El miedo tamizado y anticipado -que cohíbe y encorseta al autor en espera de una reacción exterior adversa-

no empezó a raíz del caso de Hitlers=SS ni se ciñe solo al uso del humor o al cómic. El temor en el lenguaje escrito es muy anterior y está generalizado. Incluyendo a la prensa. En ésta, se han alcanzado paroxismos absurdos, especialmente en su apartado gráfico. Así, presa de un miedo abstracto y creciente, durante años, en los periódicos se ha decidido tapar la cara de cualquier menor, aunque fuese acompañado de sus padres o estuviese en el colegio. Por puro miedo. ¿A qué? Nunca se ha llegado a aclarar. Pero tampoco ha importado.

Lo más triste de esta historia no es que a los periodistas les obligasen a tapar la cara de los críos, sino que ya lo hacían ellos mismos mecánicamente, como si fuesen el resultado de un experimento conductista. Y lo mismo ha pasado con el lenguaje escrito. Los redactores han aprendido a esquivar para no molestar. A tratar de no ser ni demasiado hirientes ni demasiado inquisitivo; procurando siempre contentar a todos: tanto al personaje de quien se habla o al colectivo sobre el que se escribe. Abusando de un tono neutro e impersonal que pinta de gris páginas y páginas de periódicos. Porque el gris no incomoda a nadie.
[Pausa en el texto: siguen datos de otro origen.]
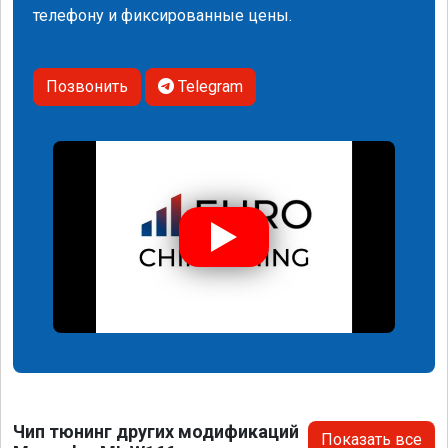
телефону и фиксированные цены.
Позвонить
Telegram
Чип тюнинг других модификаций
Показать все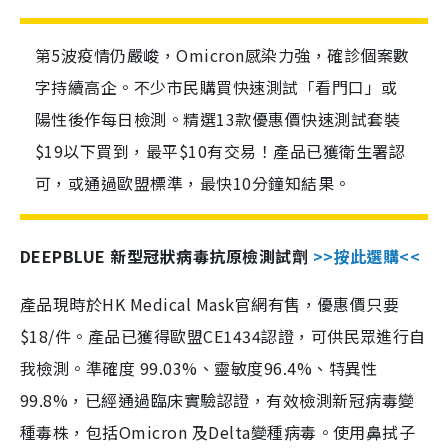
第5波疫情仍嚴峻，Omicron感染力強，確診個案數
字持續高企。不少市民購買快速測試「看門口」或
陽性後作每日檢測。精選13款優惠價快速測試套裝
$19以下買到，最平$10有交易！產品已獲衛生署認
可，或通過歐盟標準，最快10分鐘知結果。
DEEPBLUE 新型冠狀病毒抗原檢測試劑
>>按此選購<<
產品現時於HK Medical Mask官網有售，優惠價只要
$18/件。產品已獲得歐盟CE1434認證，可供民眾進行自
我檢測。準確度 99.03%、靈敏度96.4%、特異性
99.8%，已經通過臨床實驗認證，有效檢測新冠病毒變
種毒株，包括Omicron 及Delta變種病毒。使用鼻拭子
En una entrevista, Montserrat Domínguez contaba que ese miedo, ese pudor, ese autocontrol podía ser mayor en los pequeños medios de provincias. Tal vez. Pero idénticos gestos de temor y cobardía autoimpuesta también se encuentran en las grandes cabeceras. Pero en unos y en otros, cada vez sorprenden menos. Aunque cada vez duelan más.